> **What to do**: The entries below need to be transcribed verbatim.

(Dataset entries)
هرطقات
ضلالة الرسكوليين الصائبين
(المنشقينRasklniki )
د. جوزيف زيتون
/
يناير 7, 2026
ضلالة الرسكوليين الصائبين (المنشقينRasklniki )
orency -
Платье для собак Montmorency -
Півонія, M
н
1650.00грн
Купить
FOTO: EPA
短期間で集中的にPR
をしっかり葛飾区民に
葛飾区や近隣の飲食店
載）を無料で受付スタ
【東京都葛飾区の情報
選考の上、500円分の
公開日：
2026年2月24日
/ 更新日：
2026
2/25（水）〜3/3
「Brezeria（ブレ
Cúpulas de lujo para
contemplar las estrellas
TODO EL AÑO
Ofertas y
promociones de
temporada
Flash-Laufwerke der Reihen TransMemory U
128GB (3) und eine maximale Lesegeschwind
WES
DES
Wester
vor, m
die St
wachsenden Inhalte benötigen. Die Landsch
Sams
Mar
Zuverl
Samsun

> **Exercise output**:
هرطقات
ضلالة الرسكوليين الصائبين
(المنشقينRasklniki )
د. جوزيف زيتون
/
يناير 7, 2026
ضلالة الرسكوليين الصائبين (المنشقينRasklniki )
orency -
Платье для собак Montmorency -
Півонія, M
н
1650.00грн
Купить
FOTO: EPA
短期間で集中的にPR
をしっかり葛飾区民に
葛飾区や近隣の飲食店
載）を無料で受付スタ
【東京都葛飾区の情報
選考の上、500円分の
公開日：
2026年2月24日
/ 更新日：
2026
2/25（水）〜3/3
「Brezeria（ブレ
Cúpulas de lujo para
contemplar las estrellas
TODO EL AÑO
Ofertas y
promociones de
temporada
Flash-Laufwerke der Reihen TransMemory U
128GB (3) und eine maximale Lesegeschwind
WES
DES
Wester
vor, m
die St
wachsenden Inhalte benötigen. Die Landsch
Sams
Mar
Zuverl
Samsun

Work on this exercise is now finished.